China stocks slide 1.1 pct on grim economy outlook

Thu Oct 23, 2008 8:07am EDT

(Adds fund manager comment, individual stocks)

* China index pares losses after sliding on economy worries

* Property stocks boosted by government support measures

* Banks drop on concern over sliding profit growth

By Samuel Shen and Claire Zhang

SHANGHAI (Reuters) - China's main stock index fell 1.07 percent on Thursday, tracking a slump in overseas markets on the global economy's grim prospects, but gains in property shares spurred by a policy support package pulled the index from its lows.

The benchmark Shanghai Composite Index .SSEC closed at 1,875.561 points, its lowest close since November 2006 and extending the previous day's 3.2 percent slump.

It recovered from the day's low of 1,828.308, however, after holding above a nearly two-year intraday low of 1,802 hit in mid-September, when the government intervened with a market rescue package.

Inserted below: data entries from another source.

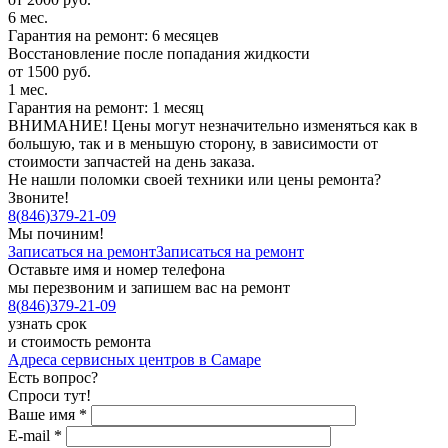
6 мес.
Гарантия на ремонт: 6 месяцев
Восстановление после попадания жидкости
от 1500 руб.
1 мес.
Гарантия на ремонт: 1 месяц
ВНИМАНИЕ! Цены могут незначительно изменяться как в
большую, так и в меньшую сторону, в зависимости от
стоимости запчастей на день заказа.
Не нашли поломки своей техники или цены ремонта?
Звоните!
8
(
846
)
379-21-09
Мы починим!
Записаться на ремонт
Записаться на ремонт
Оставьте имя и номер телефона
мы перезвоним и запишем вас на ремонт
8
(
846
)
379-21-09
узнать срок
и стоимость ремонта
Адреса сервисных центров в Самаре
Есть вопрос?
Спроси тут!
Ваше имя
*
E-mail
*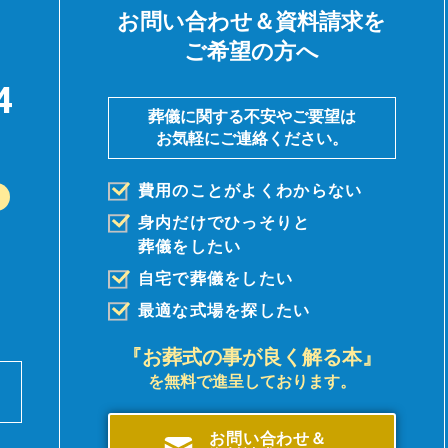
お問い合わせ＆資料請求を
ご希望の方へ
4
葬儀に関する不安やご要望は
お気軽にご連絡ください。
費用のことがよくわからない
身内だけでひっそりと
葬儀を
したい
自宅で葬儀をしたい
最適な式場を探したい
『お葬式の事が良く解る本』
を無料で進呈しております。
前
。
お問い合わせ＆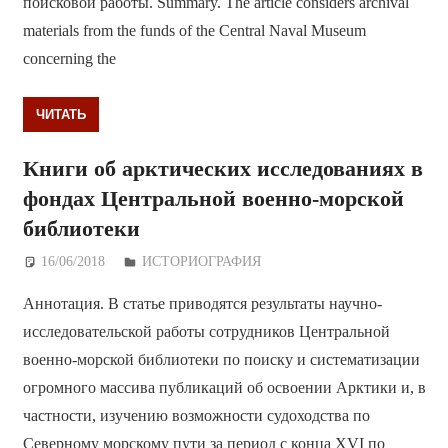
поисковой работы. Summary. The article considers archival
materials from the funds of the Central Naval Museum
concerning the
ЧИТАТЬ
Книги об арктических исследованиях в
фондах Центральной военно-морской
библиотеки
16/06/2018
Дежурный по Редакции
ИСТОРИОГРАФИЯ
Аннотация. В статье приводятся результаты научно-
исследовательской работы сотрудников Центральной
военно-морской библиотеки по поиску и систематизации
огромного массива публикаций об освоении Арктики и, в
частности, изучению возможности судоходства по
Северному морскому пути за период с конца XVI по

Some investors consider that a strong technical support level.

"Property shares might outperform in the short term because of the policy moves, but the correction in the property sector will not end anytime soon and it remains possible that the index will eventually test 1,802 points," said Li Wenhui, an analyst at Huatai Securities.

Falling stocks in Shanghai outnumbered gainers by 579 to 319. Turnover in Shanghai A shares was light at 32.9 billion yuan ($4.8 billion), although up slightly from Wednesday's 32.2 billion yuan.

"We're seeing an increasing number of companies posting losses, so pessimism is growing," said Huang Yan, fund manager at Guotai Fund Management Co. "New government policies to support the economy will keep coming, but you don't expect to see results overnight in a downward cycle."

POLICY MEASURES

Most property stocks rose after China late on Wednesday announced a series of policy changes, including tax cuts, to encourage home purchases. [nLM444674]

China Vanke (000002.SZ), the country's biggest listed developer, gained 4.39 percent to 6.89 yuan.

"We believe sentiment towards China stocks will improve," J.P. Morgan China equities head Jing Ulrich said in a note to clients on Thursday. "Property sales in the mass market should recover when sentiment turns positive."

Banking shares fell on expectations that lenders may report a sharp slide in profit growth for the third quarter due to a slowing economy and rising corporate defaults. [nSHA357972]

Industrial and Commercial Bank of China (601398.SS), the country's biggest lender, fell 2.81 percent to 3.80 yuan.

Oil refiner PetroChina (601857.SS) slumped 4.99 percent to 10.66 yuan.

China Railway Group (601390.SS) tumbled 5.94 percent to 4.75 yuan while China Railway Construction Group (601186.SS) slid 2.98 percent to 8.14 yuan. The two reported foreign exchange losses totalling $325 million, fuelling investor worries about Chinese companies' exposure to currency trading. [nHKG28277]

Huaneng Power International (600011.SS) fell 4.93 percent to 5.78 yuan after its announcement the previous day of a third-quarter net loss. Analysts said they did not expect it to return to profit in 2009. [nHKG373020]

Textile shares were hit by profit-taking after outperforming on Wednesday, buoyed by China's announcement of a rise in export tax rebates to cushion a slowdown in the economy. China Garment 000902.SZ sank 6.09 percent to 2.62 yuan after racing up its 10 percent daily limit on Wednesday.